▸ **Trecho**
──────
O Ministério da Saúde emitiu uma recomendação urgente para reforçar a vacinação contra o sarampo na Região Metropolitana de São Paulo. A medida foi motivada pela confirmação, na última sexta-feira (26), de três casos da doença em crianças menores de dois anos na Zona Norte da capital paulista.
Devido ao intenso fluxo e circulação de pessoas, o alerta e a recomendação de imunização foram estendidos também para o município de Guarulhos.
A orientação do governo federal foca em uma janela de proteção extra para a faixa etária mais suscetível a complicações graves da infecção.
Público-alvo: Crianças de 6 a 11 meses e 29 dias.
Objetivo: Reforçar a imunidade imediata e bloquear a cadeia de transmissão local.
Atenção: A "dose zero" não substitui as doses convencionais já previstas no Calendário Nacional de Vacinação (aplicadas gratuitamente pelo SUS a partir dos 12 meses até os 59 anos).
As investigações preliminares apontam que os três casos confirmados na capital têm vínculo epidemiológico com pessoas vindas do exterior. Das três crianças que testaram positivo, duas frequentam a mesma creche e a terceira reside na mesma região geográfica.
Para conter o avanço do vírus, as autoridades de saúde já iniciaram ações de contingência na Zona Norte:
Busca ativa de novos casos suspeitos;
Identificação e monitoramento de pessoas que tiveram contato com os infectados;
Bloqueio vacinal estratégico nas áreas de maior risco.
Até o momento, o Brasil mantém o status oficial de país livre do sarampo, uma vez que os 38 casos registrados no ano passado e os novos registros deste ano são considerados "importados" (contraídos por meio de contato internacional).
Contudo, a situação epidemiológica no resto do continente acendeu o sinal de alerta da Organização Pan-Americana da Saúde (Opas), que retirou das Américas o status de região livre de transmissão endêmica devido à explosão de casos na América do Norte.
──────
▸ **Registros fornecidos**
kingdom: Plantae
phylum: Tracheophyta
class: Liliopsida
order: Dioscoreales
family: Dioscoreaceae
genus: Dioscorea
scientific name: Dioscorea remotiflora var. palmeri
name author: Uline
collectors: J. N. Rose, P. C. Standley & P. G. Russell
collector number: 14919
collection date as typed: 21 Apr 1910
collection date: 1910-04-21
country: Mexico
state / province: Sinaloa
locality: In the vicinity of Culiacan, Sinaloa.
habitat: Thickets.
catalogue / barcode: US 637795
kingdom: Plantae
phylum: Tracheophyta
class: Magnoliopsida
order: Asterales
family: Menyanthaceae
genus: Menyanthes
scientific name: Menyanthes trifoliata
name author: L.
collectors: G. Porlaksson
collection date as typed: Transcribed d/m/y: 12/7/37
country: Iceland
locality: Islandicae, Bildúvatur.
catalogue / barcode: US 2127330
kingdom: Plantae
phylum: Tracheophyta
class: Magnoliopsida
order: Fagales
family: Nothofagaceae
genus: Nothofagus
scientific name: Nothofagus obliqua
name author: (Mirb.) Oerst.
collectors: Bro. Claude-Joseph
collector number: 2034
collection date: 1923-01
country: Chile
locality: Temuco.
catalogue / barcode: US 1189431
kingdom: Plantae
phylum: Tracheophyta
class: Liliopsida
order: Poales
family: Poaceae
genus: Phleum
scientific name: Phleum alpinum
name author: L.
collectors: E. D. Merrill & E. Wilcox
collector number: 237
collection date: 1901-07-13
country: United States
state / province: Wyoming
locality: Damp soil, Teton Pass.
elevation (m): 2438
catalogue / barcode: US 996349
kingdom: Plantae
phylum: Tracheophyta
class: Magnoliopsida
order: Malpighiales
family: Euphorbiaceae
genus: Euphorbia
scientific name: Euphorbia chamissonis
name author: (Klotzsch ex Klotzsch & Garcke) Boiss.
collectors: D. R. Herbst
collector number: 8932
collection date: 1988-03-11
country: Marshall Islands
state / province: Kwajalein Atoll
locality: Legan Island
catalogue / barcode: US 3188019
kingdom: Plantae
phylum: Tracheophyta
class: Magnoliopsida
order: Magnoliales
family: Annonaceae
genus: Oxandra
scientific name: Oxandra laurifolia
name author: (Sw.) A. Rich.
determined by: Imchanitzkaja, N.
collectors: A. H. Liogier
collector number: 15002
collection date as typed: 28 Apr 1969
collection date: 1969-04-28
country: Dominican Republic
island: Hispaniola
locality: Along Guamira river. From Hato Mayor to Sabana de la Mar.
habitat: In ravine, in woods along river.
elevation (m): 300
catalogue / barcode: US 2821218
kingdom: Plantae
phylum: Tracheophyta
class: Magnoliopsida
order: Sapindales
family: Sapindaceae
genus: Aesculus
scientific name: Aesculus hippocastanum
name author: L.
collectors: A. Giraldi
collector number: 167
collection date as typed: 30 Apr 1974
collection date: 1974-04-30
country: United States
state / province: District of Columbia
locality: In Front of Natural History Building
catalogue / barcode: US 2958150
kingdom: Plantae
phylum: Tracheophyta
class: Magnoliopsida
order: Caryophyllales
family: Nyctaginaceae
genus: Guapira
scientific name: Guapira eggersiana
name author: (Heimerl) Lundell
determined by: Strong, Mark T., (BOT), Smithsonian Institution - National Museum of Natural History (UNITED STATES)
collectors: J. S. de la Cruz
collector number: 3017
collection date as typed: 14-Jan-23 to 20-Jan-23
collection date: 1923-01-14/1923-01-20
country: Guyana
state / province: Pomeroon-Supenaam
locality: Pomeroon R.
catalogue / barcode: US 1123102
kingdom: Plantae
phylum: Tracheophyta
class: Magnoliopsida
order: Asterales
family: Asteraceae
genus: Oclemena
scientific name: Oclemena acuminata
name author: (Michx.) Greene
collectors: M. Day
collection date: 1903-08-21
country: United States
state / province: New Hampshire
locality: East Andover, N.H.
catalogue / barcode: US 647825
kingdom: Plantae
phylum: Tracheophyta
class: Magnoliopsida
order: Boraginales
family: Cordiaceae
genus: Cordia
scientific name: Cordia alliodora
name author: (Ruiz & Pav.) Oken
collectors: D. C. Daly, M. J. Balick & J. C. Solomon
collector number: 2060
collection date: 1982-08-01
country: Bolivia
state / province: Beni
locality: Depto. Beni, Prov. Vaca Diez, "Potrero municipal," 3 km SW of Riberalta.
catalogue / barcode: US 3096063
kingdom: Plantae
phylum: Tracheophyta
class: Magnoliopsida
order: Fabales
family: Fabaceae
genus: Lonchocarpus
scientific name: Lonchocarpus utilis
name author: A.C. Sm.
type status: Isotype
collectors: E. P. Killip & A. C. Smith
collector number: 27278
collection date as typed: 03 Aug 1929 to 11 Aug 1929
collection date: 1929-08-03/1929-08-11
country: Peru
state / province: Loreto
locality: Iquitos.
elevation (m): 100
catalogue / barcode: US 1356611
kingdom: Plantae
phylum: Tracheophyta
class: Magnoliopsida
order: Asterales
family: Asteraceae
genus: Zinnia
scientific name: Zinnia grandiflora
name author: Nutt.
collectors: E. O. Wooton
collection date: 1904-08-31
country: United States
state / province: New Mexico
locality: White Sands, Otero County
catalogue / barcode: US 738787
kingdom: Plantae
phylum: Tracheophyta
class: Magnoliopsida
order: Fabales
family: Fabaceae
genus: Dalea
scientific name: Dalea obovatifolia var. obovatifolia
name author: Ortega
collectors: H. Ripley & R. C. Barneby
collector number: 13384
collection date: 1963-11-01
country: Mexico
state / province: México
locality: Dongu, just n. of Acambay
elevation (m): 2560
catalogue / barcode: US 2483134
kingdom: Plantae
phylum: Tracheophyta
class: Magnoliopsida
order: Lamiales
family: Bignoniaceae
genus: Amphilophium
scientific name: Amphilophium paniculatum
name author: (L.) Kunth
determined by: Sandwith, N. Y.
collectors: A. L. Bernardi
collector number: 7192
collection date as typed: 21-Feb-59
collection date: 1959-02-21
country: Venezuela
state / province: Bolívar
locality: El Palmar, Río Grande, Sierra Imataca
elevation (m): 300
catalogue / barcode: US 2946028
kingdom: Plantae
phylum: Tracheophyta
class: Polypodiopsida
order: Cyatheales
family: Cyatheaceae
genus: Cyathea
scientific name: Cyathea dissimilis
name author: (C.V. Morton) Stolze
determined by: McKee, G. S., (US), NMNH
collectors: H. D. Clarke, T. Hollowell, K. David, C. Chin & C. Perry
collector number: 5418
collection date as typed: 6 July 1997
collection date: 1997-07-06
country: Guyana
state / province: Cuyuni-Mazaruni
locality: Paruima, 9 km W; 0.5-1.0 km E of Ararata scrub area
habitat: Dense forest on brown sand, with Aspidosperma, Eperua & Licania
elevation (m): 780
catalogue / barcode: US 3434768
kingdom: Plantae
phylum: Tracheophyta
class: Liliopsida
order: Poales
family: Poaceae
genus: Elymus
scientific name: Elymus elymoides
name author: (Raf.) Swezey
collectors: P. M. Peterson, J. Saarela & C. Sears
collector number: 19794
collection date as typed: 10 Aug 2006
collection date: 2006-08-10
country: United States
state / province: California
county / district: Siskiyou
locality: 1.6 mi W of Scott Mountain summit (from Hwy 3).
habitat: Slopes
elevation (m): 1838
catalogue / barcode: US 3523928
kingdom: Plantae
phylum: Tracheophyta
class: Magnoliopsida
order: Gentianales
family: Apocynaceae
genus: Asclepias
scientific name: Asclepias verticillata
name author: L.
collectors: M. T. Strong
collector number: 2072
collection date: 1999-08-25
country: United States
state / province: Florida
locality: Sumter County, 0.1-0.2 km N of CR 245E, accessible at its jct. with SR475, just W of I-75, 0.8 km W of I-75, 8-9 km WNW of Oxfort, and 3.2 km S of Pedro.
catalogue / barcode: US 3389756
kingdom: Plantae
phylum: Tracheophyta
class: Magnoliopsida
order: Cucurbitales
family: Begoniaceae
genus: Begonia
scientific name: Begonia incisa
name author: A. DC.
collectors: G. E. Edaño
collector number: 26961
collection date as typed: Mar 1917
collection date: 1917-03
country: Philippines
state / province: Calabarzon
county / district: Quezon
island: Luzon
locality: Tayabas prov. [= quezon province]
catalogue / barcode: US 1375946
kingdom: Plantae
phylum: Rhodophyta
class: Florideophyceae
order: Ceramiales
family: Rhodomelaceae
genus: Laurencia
──────
▸ **Tarefa 1**
Reproduza o trecho da notícia sobre o sarampo que vai de "O Ministério da" até "os 59 anos).", inclusive.
▸ **Tarefa 2**
Liste as ações de contingência contra o sarampo que, segundo a notícia, as autoridades de saúde já iniciaram na Zona Norte.

▸ **Resposta 1**
O Ministério da Saúde emitiu uma recomendação urgente para reforçar a vacinação contra o sarampo na Região Metropolitana de São Paulo. A medida foi motivada pela confirmação, na última sexta-feira (26), de três casos da doença em crianças menores de dois anos na Zona Norte da capital paulista.
Devido ao intenso fluxo e circulação de pessoas, o alerta e a recomendação de imunização foram estendidos também para o município de Guarulhos.
A orientação do governo federal foca em uma janela de proteção extra para a faixa etária mais suscetível a complicações graves da infecção.
Público-alvo: Crianças de 6 a 11 meses e 29 dias.
Objetivo: Reforçar a imunidade imediata e bloquear a cadeia de transmissão local.
Atenção: A "dose zero" não substitui as doses convencionais já previstas no Calendário Nacional de Vacinação (aplicadas gratuitamente pelo SUS a partir dos 12 meses até os 59 anos).

▸ **Resposta 2**
- Busca ativa de novos casos suspeitos
- Identificação e monitoramento de pessoas que tiveram contato com os infectados
- Bloqueio vacinal estratégico nas áreas de maior risco